● **TEXT PASSAGE**:

==*==

However, it is **bad practice** to look at your data for patterns or to see what research questions you should ask and test.

There are a couple of different ways you can look at your data:

* Glimpse provides information on each column, it's name, type and the first few entries:


In [None]:
glimpse(sleep)

* Head (Tail) shows the first (last) *n* rows:

In [None]:
head(sleep, n=2)
tail(sleep, n=3)

* View which will work in R Studio will open the whole data file in a separate panel. To do this either type `View(sleep)` or click on `sleep` in the environment panel of R Studio.

## Data Cleaning and Preparation

### Clean Column Names

A good first step is to clean column names, in case there are any odd symbols or mixed cases. The quickest way to do this is with the clean_names function from the `janitor` package.

In [None]:
# Fix column names reassigning this to the data frame sleep
sleep <- clean_names(sleep)

==*==

Transcribed page text
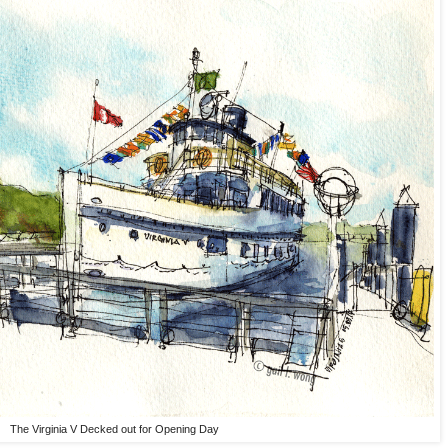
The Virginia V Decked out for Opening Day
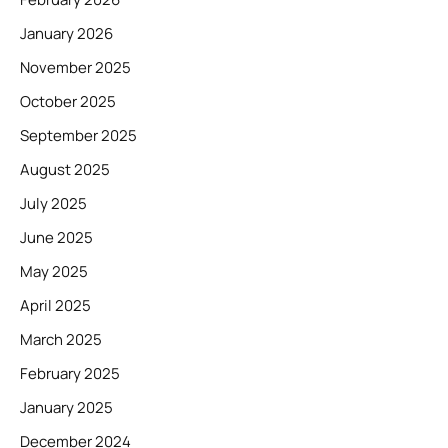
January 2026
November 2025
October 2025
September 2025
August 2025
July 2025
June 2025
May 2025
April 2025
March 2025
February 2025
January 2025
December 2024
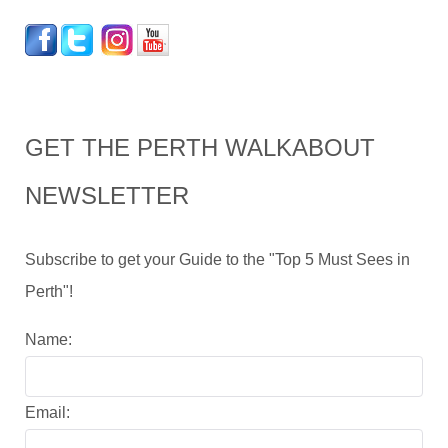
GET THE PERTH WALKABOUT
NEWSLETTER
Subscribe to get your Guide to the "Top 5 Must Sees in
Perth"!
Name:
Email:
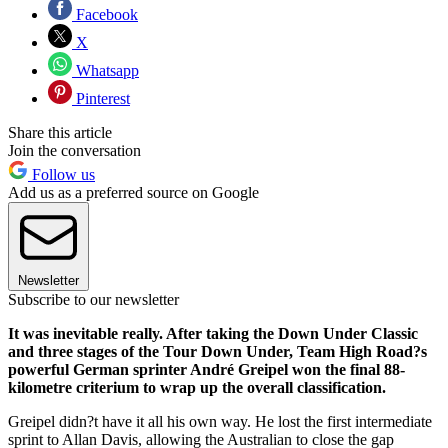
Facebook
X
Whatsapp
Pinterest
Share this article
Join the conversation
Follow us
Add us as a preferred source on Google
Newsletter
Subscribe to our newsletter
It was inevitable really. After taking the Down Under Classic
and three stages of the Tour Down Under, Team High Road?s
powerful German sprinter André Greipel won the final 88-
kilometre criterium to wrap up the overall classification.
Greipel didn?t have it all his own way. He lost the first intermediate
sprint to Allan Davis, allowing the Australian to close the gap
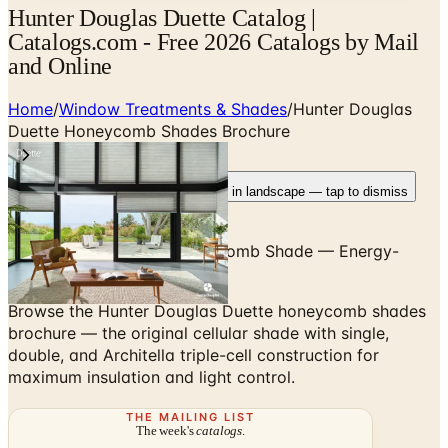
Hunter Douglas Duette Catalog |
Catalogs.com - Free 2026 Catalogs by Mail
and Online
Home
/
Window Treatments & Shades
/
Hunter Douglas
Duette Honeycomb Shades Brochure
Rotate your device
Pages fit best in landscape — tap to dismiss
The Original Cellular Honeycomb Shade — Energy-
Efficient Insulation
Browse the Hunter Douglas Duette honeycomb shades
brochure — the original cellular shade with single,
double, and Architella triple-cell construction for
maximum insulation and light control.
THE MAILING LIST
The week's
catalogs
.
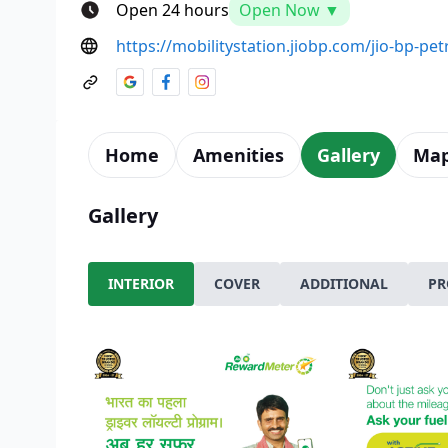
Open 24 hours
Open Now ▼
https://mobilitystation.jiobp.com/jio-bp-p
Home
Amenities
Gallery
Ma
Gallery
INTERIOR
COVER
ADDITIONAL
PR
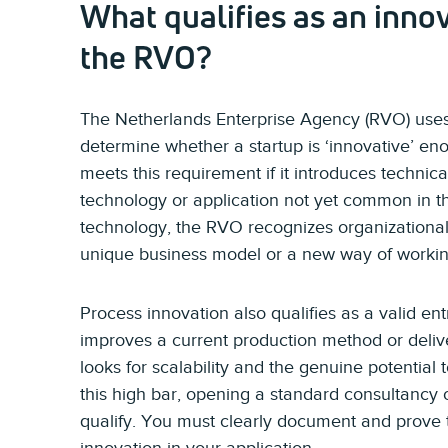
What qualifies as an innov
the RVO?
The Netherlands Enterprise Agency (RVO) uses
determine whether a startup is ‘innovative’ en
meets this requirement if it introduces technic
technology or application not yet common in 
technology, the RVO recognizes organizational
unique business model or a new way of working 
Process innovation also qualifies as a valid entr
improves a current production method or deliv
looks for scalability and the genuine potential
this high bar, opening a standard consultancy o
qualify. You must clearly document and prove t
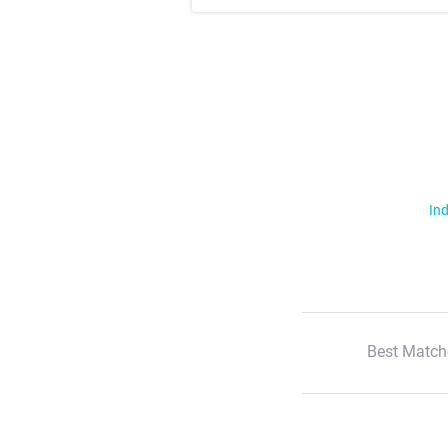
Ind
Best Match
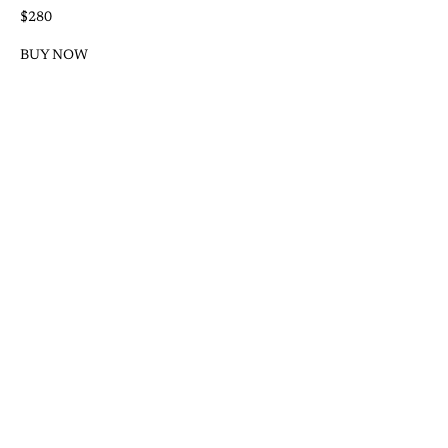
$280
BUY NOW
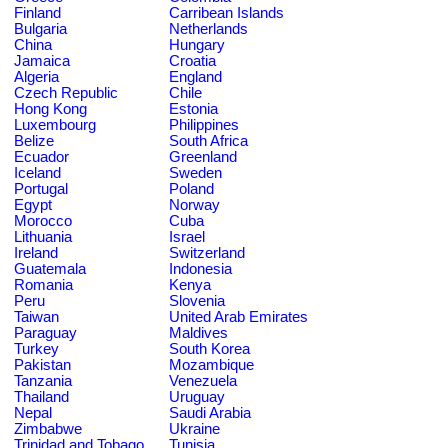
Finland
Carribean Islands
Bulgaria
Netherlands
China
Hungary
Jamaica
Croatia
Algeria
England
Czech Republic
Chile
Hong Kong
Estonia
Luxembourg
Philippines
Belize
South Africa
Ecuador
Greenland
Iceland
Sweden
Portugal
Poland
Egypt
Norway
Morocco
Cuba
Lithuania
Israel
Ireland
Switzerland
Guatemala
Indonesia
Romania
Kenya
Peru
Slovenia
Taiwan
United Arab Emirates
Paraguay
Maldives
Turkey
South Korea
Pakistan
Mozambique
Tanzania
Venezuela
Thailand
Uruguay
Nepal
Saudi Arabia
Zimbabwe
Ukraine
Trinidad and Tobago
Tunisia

==*==

● **ABOUT THIS EXERCISE**: Write the next part of the R data-cleaning tutorial, starting right after its last line of code. The listing is separate material and has no connection to the R tutorial.

● **EXERCISE RESPONSE**:
### Trimming Data

It is often practical to trim your data set down to only the
necessary columns (variables). We can easily do this using the select function. We will keep only the variables mentioned in the Scenario.

*Note: it is best practise to preserve the original data frame so when we trim we assign this to a new data frame.*

In [None]:
# Trim sleep to select columns only and assign this to a new data frame sleep_trim
sleep_trim <- sleep %>%
  select(id,
    gender,
    age,
    hypertension,
    sleep_hrs_night,
    phys_active,
    smoke_now,
    alcohol_day,
    regular_marij,
    bmi)